In coronavirus vaccine race, Chinese and Oxford trials produce immune responses, offering hope in pandemic

Two vaccine trials – one by a Chinese team and the other out of Oxford in Britain – have produced an immune response in trial patients. Photo: Xinhua. Sketched by the Pan Pacific Agency.

BEIJING, Jul 21, 2020, SCMP. A coronavirus vaccine under early development by Chinese researchers produced a significant immune response for hundreds of volunteers, in one of two new studies offering hope as scientists race to develop a vaccine to counter the global pandemic, South China Morning Post reported.

The Chinese scientists have completed phase two of their trial, published in The Lancet medical journal on Monday, which found that one injection of either a low or medium dose of the vaccine “induced significant neutralising antibody responses to live Sars-CoV-2”, the name for the novel coronavirus. An earlier phase-one trial of the vaccine had produced immune responses, but the latest trial was widened to include individuals aged 55 or older, given their higher risk of death from the Covid-19 virus.

“Single-dose immunisation with the vaccine induced rapid onset of immune responses within 14 days, and significant humoral and cellular immune responses within 28 days in the majority of the recipients,” the team of Chinese scientists, led by Zhu Fengcai from the Jiangsu Provincial Centre for Disease Control and Prevention (CDC) and Guan Xuhua from the Hubei Provincial CDC, wrote.

Their results showed the vaccine, developed by the Beijing Institute of Biotechnology and Chinese vaccine maker CanSino Biologics, had “a good safety profile”.

Most of the participants given the vaccine at a centre in central China’s Wuhan reported mild or moderate reactions, most commonly fatigue, fever and headache. Seventy-four per cent of the 129 individuals who received the lower dose and 72 per cent of those who received the medium dose reported at least one negative reaction but none had serious adverse reactions.

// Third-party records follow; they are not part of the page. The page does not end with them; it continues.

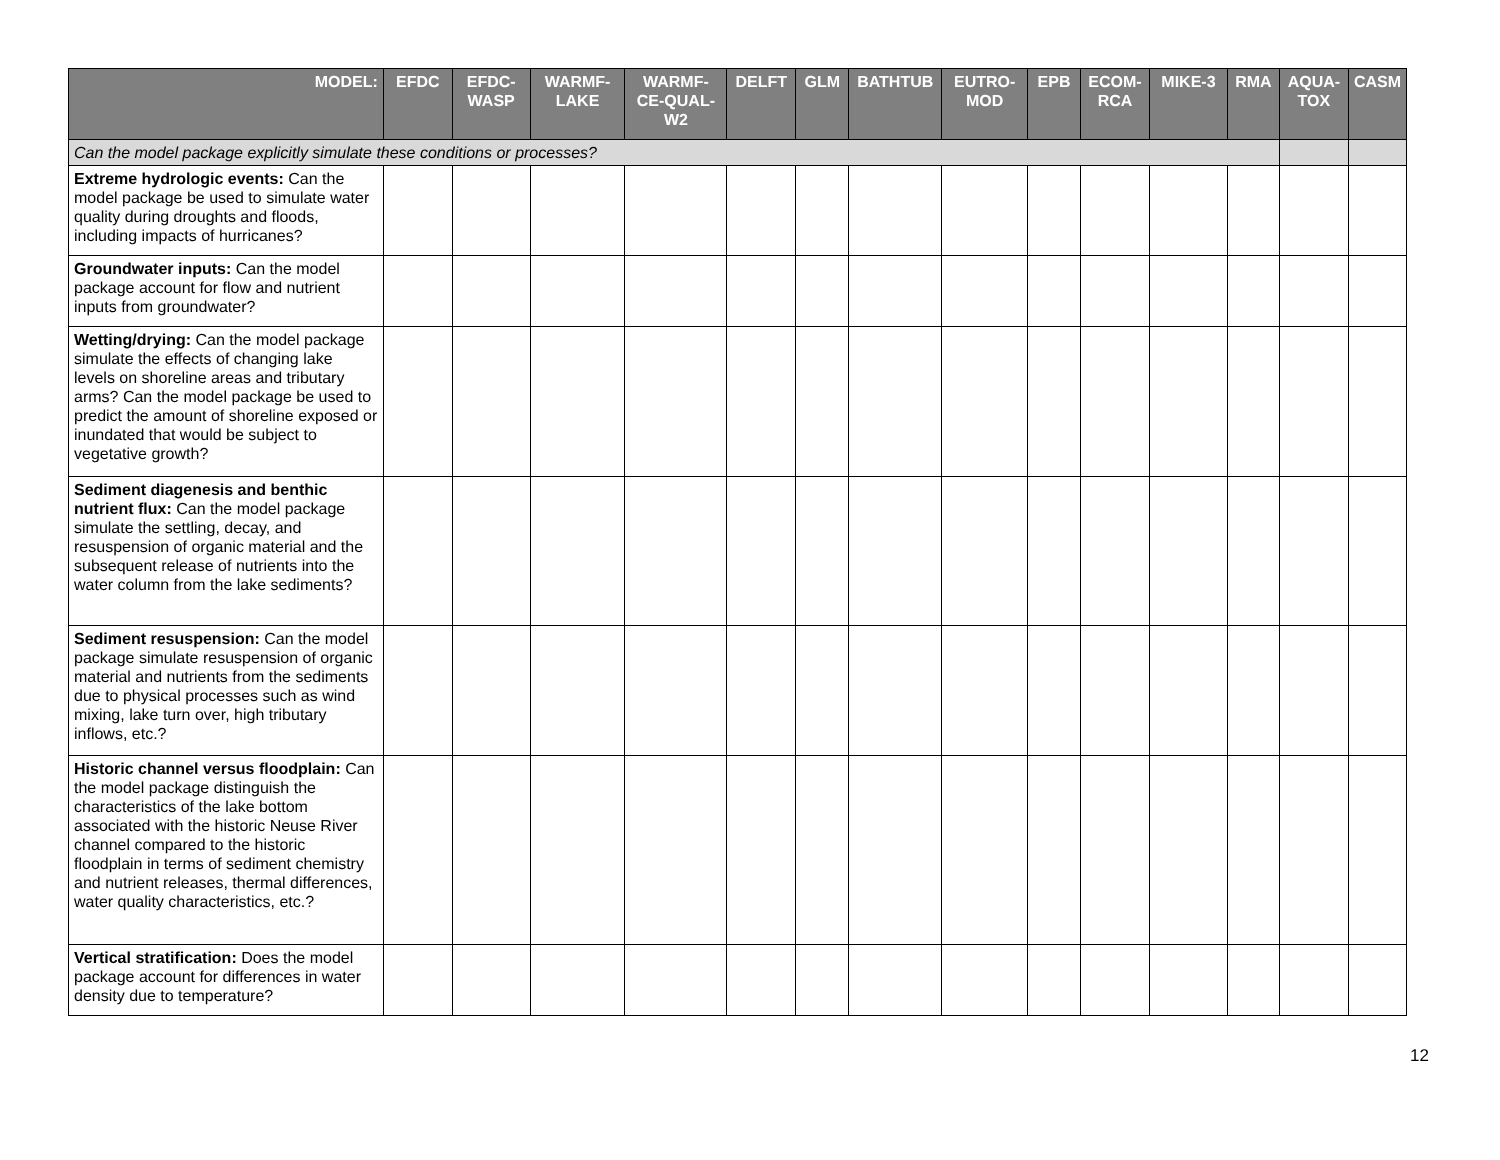| MODEL: | EFDC | EFDC- WASP | WARMF- LAKE | WARMF- CE-QUAL- W2 | DELFT | GLM | BATHTUB | EUTRO- MOD | EPB | ECOM- RCA | MIKE-3 | RMA | AQUA- TOX | CASM |
| --- | --- | --- | --- | --- | --- | --- | --- | --- | --- | --- | --- | --- | --- | --- |
| Can the model package explicitly simulate these conditions or processes? | | | | | | | | | | | | | | |
| Extreme hydrologic events: Can the model package be used to simulate water quality during droughts and floods, including impacts of hurricanes? | | | | | | | | | | | | | | |
| Groundwater inputs: Can the model package account for flow and nutrient inputs from groundwater? | | | | | | | | | | | | | | |
| Wetting/drying: Can the model package simulate the effects of changing lake levels on shoreline areas and tributary arms? Can the model package be used to predict the amount of shoreline exposed or inundated that would be subject to vegetative growth? | | | | | | | | | | | | | | |
| Sediment diagenesis and benthic nutrient flux: Can the model package simulate the settling, decay, and resuspension of organic material and the subsequent release of nutrients into the water column from the lake sediments? | | | | | | | | | | | | | | |
| Sediment resuspension: Can the model package simulate resuspension of organic material and nutrients from the sediments due to physical processes such as wind mixing, lake turn over, high tributary inflows, etc.? | | | | | | | | | | | | | | |
| Historic channel versus floodplain: Can the model package distinguish the characteristics of the lake bottom associated with the historic Neuse River channel compared to the historic floodplain in terms of sediment chemistry and nutrient releases, thermal differences, water quality characteristics, etc.? | | | | | | | | | | | | | | |
| Vertical stratification: Does the model package account for differences in water density due to temperature? | | | | | | | | | | | | | | |
12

Scientists from Oxford University’s Jenner Institute also published findings from an early vaccine trial on Monday in The Lancet. In that trial 543 participants were injected with an experimental coronavirus vaccine, produced with the Cambridge-based pharmaceutical company AstraZeneca. The vaccine produced both humoral and cellular responses against Sars-CoV-2, with antibodies for the virus peaking 28 days after vaccination and continuing to remain high up to two months later, the scientists said.

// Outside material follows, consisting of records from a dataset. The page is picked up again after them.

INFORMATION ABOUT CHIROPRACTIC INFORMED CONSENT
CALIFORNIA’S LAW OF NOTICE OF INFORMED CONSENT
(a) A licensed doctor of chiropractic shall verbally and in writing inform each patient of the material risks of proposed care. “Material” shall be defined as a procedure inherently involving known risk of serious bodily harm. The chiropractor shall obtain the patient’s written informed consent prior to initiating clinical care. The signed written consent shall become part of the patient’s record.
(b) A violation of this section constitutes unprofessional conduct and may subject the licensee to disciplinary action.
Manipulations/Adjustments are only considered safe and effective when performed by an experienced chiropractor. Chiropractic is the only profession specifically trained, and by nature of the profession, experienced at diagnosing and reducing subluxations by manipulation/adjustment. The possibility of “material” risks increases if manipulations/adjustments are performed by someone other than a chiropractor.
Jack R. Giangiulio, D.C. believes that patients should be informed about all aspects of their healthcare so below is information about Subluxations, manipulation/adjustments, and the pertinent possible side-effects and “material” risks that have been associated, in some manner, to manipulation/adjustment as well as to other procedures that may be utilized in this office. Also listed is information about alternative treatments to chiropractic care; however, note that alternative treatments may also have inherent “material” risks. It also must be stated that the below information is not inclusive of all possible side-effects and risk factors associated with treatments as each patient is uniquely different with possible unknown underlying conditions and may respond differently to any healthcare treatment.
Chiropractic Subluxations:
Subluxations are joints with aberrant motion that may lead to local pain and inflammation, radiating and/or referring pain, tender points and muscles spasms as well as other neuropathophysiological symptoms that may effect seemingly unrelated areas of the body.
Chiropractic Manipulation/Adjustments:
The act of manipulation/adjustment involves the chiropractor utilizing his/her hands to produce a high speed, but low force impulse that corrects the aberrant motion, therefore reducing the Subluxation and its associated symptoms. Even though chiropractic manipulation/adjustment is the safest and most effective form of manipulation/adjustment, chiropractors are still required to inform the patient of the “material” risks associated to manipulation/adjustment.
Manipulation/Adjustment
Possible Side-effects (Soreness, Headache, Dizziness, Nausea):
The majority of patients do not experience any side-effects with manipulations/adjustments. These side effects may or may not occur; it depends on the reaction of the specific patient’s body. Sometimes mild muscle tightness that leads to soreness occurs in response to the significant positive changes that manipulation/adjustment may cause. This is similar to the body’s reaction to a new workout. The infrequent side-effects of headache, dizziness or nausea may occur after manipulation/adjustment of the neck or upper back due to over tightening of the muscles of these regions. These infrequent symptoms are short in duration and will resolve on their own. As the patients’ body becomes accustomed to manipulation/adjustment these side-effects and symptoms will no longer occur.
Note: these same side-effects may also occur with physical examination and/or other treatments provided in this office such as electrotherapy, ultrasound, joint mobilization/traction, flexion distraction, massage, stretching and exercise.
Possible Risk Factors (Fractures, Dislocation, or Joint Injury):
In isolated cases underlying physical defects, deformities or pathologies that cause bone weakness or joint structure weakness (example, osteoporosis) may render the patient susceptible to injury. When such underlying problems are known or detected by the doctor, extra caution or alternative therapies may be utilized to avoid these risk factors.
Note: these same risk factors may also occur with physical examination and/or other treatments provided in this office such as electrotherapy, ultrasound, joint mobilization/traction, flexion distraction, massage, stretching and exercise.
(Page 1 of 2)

The most common side effects from the Oxford vaccine included fatigue, which was reported by 70 per cent of participants, and headache, reported by 68 per cent. Other reactions included muscle ache, malaise and feeling feverish but there were no serious adverse events.

While there were limitations to the Oxford study – including that participants were capped at age 55 and the short-term follow-up after vaccination – the scientists said the results supported the “large-scale evaluation of this candidate vaccine” for an ongoing phase-three programme.

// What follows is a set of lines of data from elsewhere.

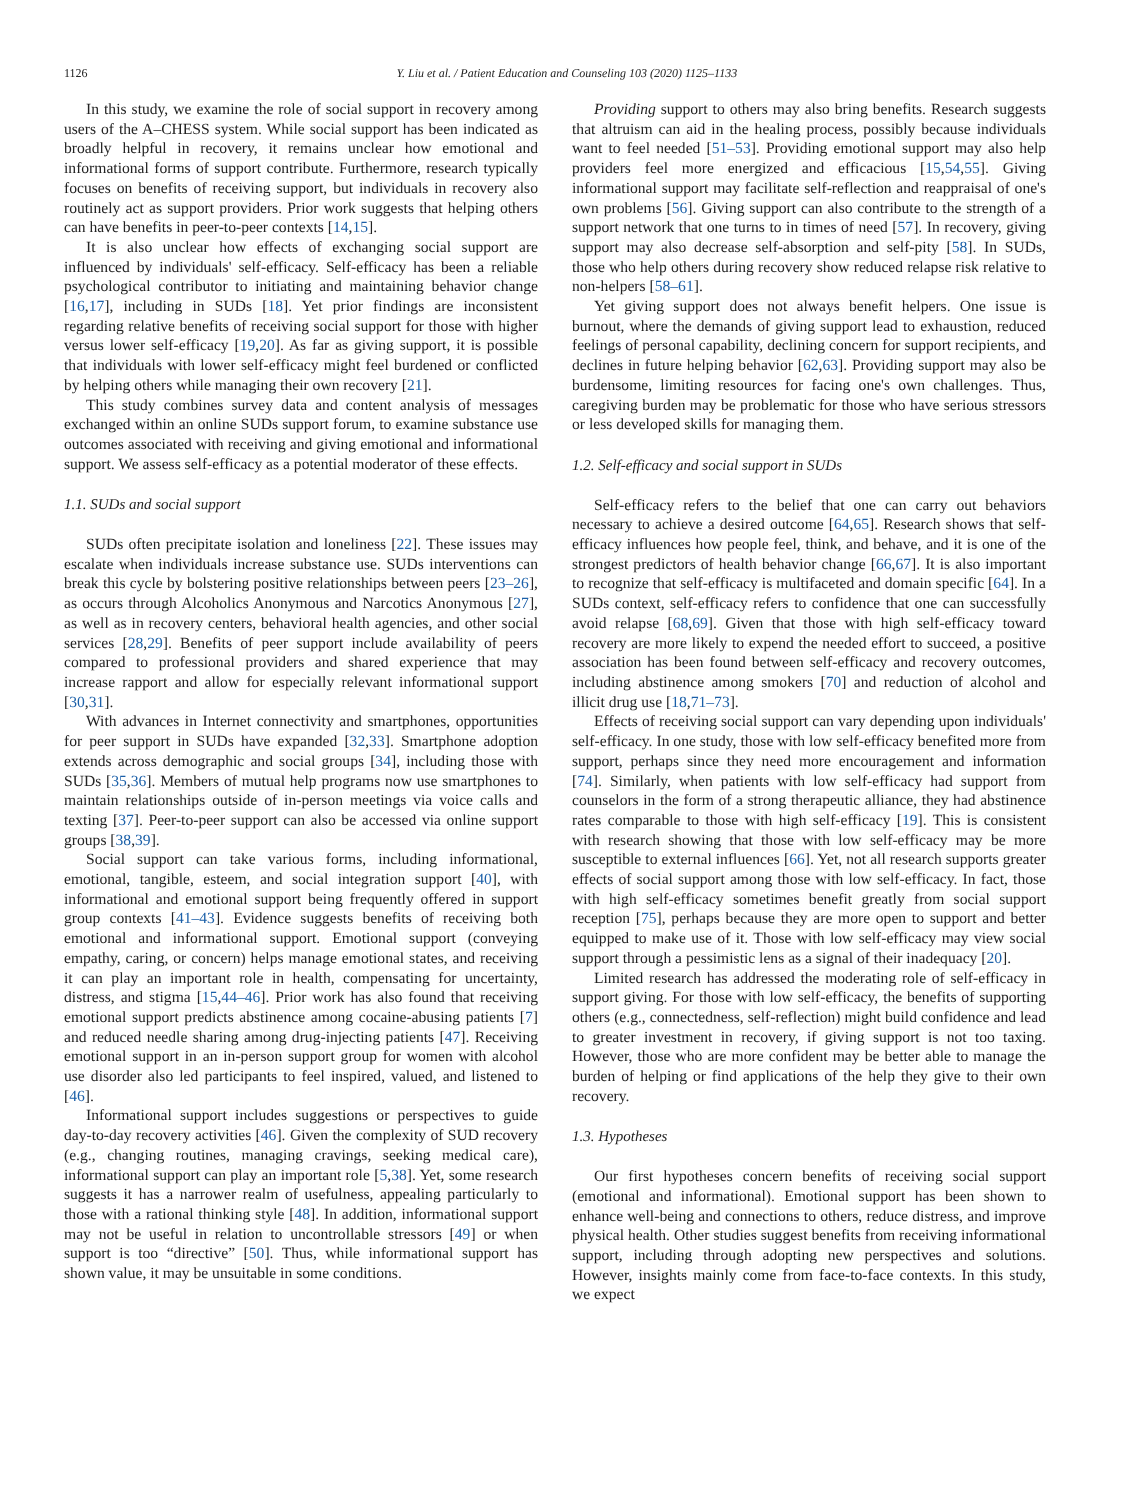1126 Y. Liu et al. / Patient Education and Counseling 103 (2020) 1125–1133
In this study, we examine the role of social support in recovery among users of the A–CHESS system. While social support has been indicated as broadly helpful in recovery, it remains unclear how emotional and informational forms of support contribute. Furthermore, research typically focuses on benefits of receiving support, but individuals in recovery also routinely act as support providers. Prior work suggests that helping others can have benefits in peer-to-peer contexts [14,15].
It is also unclear how effects of exchanging social support are influenced by individuals' self-efficacy. Self-efficacy has been a reliable psychological contributor to initiating and maintaining behavior change [16,17], including in SUDs [18]. Yet prior findings are inconsistent regarding relative benefits of receiving social support for those with higher versus lower self-efficacy [19,20]. As far as giving support, it is possible that individuals with lower self-efficacy might feel burdened or conflicted by helping others while managing their own recovery [21].
This study combines survey data and content analysis of messages exchanged within an online SUDs support forum, to examine substance use outcomes associated with receiving and giving emotional and informational support. We assess self-efficacy as a potential moderator of these effects.
1.1. SUDs and social support
SUDs often precipitate isolation and loneliness [22]. These issues may escalate when individuals increase substance use. SUDs interventions can break this cycle by bolstering positive relationships between peers [23–26], as occurs through Alcoholics Anonymous and Narcotics Anonymous [27], as well as in recovery centers, behavioral health agencies, and other social services [28,29]. Benefits of peer support include availability of peers compared to professional providers and shared experience that may increase rapport and allow for especially relevant informational support [30,31].
With advances in Internet connectivity and smartphones, opportunities for peer support in SUDs have expanded [32,33]. Smartphone adoption extends across demographic and social groups [34], including those with SUDs [35,36]. Members of mutual help programs now use smartphones to maintain relationships outside of in-person meetings via voice calls and texting [37]. Peer-to-peer support can also be accessed via online support groups [38,39].
Social support can take various forms, including informational, emotional, tangible, esteem, and social integration support [40], with informational and emotional support being frequently offered in support group contexts [41–43]. Evidence suggests benefits of receiving both emotional and informational support. Emotional support (conveying empathy, caring, or concern) helps manage emotional states, and receiving it can play an important role in health, compensating for uncertainty, distress, and stigma [15,44–46]. Prior work has also found that receiving emotional support predicts abstinence among cocaine-abusing patients [7] and reduced needle sharing among drug-injecting patients [47]. Receiving emotional support in an in-person support group for women with alcohol use disorder also led participants to feel inspired, valued, and listened to [46].
Informational support includes suggestions or perspectives to guide day-to-day recovery activities [46]. Given the complexity of SUD recovery (e.g., changing routines, managing cravings, seeking medical care), informational support can play an important role [5,38]. Yet, some research suggests it has a narrower realm of usefulness, appealing particularly to those with a rational thinking style [48]. In addition, informational support may not be useful in relation to uncontrollable stressors [49] or when support is too “directive” [50]. Thus, while informational support has shown value, it may be unsuitable in some conditions.
Providing support to others may also bring benefits. Research suggests that altruism can aid in the healing process, possibly because individuals want to feel needed [51–53]. Providing emotional support may also help providers feel more energized and efficacious [15,54,55]. Giving informational support may facilitate self-reflection and reappraisal of one's own problems [56]. Giving support can also contribute to the strength of a support network that one turns to in times of need [57]. In recovery, giving support may also decrease self-absorption and self-pity [58]. In SUDs, those who help others during recovery show reduced relapse risk relative to non-helpers [58–61].
Yet giving support does not always benefit helpers. One issue is burnout, where the demands of giving support lead to exhaustion, reduced feelings of personal capability, declining concern for support recipients, and declines in future helping behavior [62,63]. Providing support may also be burdensome, limiting resources for facing one's own challenges. Thus, caregiving burden may be problematic for those who have serious stressors or less developed skills for managing them.
1.2. Self-efficacy and social support in SUDs
Self-efficacy refers to the belief that one can carry out behaviors necessary to achieve a desired outcome [64,65]. Research shows that self-efficacy influences how people feel, think, and behave, and it is one of the strongest predictors of health behavior change [66,67]. It is also important to recognize that self-efficacy is multifaceted and domain specific [64]. In a SUDs context, self-efficacy refers to confidence that one can successfully avoid relapse [68,69]. Given that those with high self-efficacy toward recovery are more likely to expend the needed effort to succeed, a positive association has been found between self-efficacy and recovery outcomes, including abstinence among smokers [70] and reduction of alcohol and illicit drug use [18,71–73].
Effects of receiving social support can vary depending upon individuals' self-efficacy. In one study, those with low self-efficacy benefited more from support, perhaps since they need more encouragement and information [74]. Similarly, when patients with low self-efficacy had support from counselors in the form of a strong therapeutic alliance, they had abstinence rates comparable to those with high self-efficacy [19]. This is consistent with research showing that those with low self-efficacy may be more susceptible to external influences [66]. Yet, not all research supports greater effects of social support among those with low self-efficacy. In fact, those with high self-efficacy sometimes benefit greatly from social support reception [75], perhaps because they are more open to support and better equipped to make use of it. Those with low self-efficacy may view social support through a pessimistic lens as a signal of their inadequacy [20].
Limited research has addressed the moderating role of self-efficacy in support giving. For those with low self-efficacy, the benefits of supporting others (e.g., connectedness, self-reflection) might build confidence and lead to greater investment in recovery, if giving support is not too taxing. However, those who are more confident may be better able to manage the burden of helping or find applications of the help they give to their own recovery.
1.3. Hypotheses
Our first hypotheses concern benefits of receiving social support (emotional and informational). Emotional support has been shown to enhance well-being and connections to others, reduce distress, and improve physical health. Other studies suggest benefits from receiving informational support, including through adopting new perspectives and solutions. However, insights mainly come from face-to-face contexts. In this study, we expect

“Phase-three trials are now under way in Brazil, South Africa, and the UK and will evaluate vaccine efficacy in diverse populations,” the Oxford study said.

The Chinese research team said their results supported moving to a phase-three effectiveness trial with the lower dose of their experimental vaccine, but also acknowledged study limitations, including that the entire participant population was from Wuhan.

They also noted that their participants were not exposed to the coronavirus after vaccination, so it was not known if they would be immune to infection.